**** Given passage
Sunday, October 24, 2010

Tonight you don't get a blog... you get a personal essay.





I’m full of rainbows and happy thoughts tonight, which is completely unlike me. 

Well.  Not completely.  I consider love to be the root of all goodness and possess an extraordinarily high level of unconditional contentment (despite my gravitation toward artistic darkness and angst… not in an emo way; in a “beauty in brokenness” way.)

So.  I’m a loving and content person.  When I say that it’s unlike me to be full of rainbows, what I mean is that sappiness and overly tender displays of emotion make me want to gag.  Blegh.  For example, I consider romantic comedies to be unpleasant… Hallmark movies, torturous.  My roommate Heidi and I often have conversations complaining about the uncomfortable nature of romantic gestures.  Receiving bouquets of flowers, being serenaded with love songs, and googly-eyed PDA make us cringe. 

But somehow, Heidi and I both get choked up at the key change of Taylor Swift’s “Love Song,” a song I thoroughly despise.  Another example of my inconsistency: although I have relatively little patience for sappy displays between humans, I have unmitigated compassion for animals.  Present me with any movie/book/story about pets and I’ll be blubbering at the five-minute mark—ten seconds if its one of those animal shelter commercials flashing clips of Trooper the Three-Legged Dog who was abandoned in a gutter and needs a family.  Tear-jerkers, those ones.
********
**** The data
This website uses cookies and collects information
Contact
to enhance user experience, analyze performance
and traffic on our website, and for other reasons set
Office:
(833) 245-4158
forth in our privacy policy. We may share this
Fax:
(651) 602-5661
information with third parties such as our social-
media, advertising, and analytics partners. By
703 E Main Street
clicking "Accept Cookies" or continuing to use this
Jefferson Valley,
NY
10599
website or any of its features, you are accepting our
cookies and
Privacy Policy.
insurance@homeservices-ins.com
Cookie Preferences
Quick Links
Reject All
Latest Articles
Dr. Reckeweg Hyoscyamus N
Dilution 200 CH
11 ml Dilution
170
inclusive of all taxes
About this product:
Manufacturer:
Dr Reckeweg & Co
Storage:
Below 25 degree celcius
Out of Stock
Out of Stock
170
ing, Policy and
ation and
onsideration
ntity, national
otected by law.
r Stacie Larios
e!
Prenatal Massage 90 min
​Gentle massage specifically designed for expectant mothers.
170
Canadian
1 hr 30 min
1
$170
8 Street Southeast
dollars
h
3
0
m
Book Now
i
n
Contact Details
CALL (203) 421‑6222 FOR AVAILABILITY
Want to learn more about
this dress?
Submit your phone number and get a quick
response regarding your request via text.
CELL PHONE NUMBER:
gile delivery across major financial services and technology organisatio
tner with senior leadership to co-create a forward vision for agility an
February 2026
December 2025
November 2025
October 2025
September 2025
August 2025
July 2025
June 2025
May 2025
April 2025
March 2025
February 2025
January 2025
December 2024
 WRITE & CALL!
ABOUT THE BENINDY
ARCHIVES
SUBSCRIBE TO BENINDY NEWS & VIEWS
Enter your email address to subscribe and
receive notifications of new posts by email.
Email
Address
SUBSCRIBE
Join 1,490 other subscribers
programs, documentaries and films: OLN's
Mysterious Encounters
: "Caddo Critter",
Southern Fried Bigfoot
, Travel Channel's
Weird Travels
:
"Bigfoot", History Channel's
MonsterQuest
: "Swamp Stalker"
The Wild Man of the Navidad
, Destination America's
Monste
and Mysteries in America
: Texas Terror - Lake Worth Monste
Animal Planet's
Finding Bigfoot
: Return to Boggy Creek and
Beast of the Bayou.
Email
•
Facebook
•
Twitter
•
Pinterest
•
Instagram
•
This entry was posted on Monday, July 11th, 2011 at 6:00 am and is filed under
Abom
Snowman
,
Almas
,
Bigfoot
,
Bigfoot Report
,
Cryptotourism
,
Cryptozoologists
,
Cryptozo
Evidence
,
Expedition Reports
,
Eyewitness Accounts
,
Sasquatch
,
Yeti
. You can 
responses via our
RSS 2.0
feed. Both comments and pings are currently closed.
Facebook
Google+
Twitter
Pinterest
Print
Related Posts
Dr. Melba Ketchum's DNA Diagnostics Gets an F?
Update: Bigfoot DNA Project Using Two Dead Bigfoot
********
**Prompt 1:** In the personal essay, which song makes the writer and Heidi get choked up at its key change?
**Prompt 2:** Retype the stretch of the personal essay from "Tonight you don't" through "make us cringe.".

**Answer section 1:** Taylor Swift's "Love Song."

**Answer section 2:**
Tonight you don't get a blog... you get a personal essay.





I’m full of rainbows and happy thoughts tonight, which is completely unlike me. 

Well.  Not completely.  I consider love to be the root of all goodness and possess an extraordinarily high level of unconditional contentment (despite my gravitation toward artistic darkness and angst… not in an emo way; in a “beauty in brokenness” way.)

So.  I’m a loving and content person.  When I say that it’s unlike me to be full of rainbows, what I mean is that sappiness and overly tender displays of emotion make me want to gag.  Blegh.  For example, I consider romantic comedies to be unpleasant… Hallmark movies, torturous.  My roommate Heidi and I often have conversations complaining about the uncomfortable nature of romantic gestures.  Receiving bouquets of flowers, being serenaded with love songs, and googly-eyed PDA make us cringe.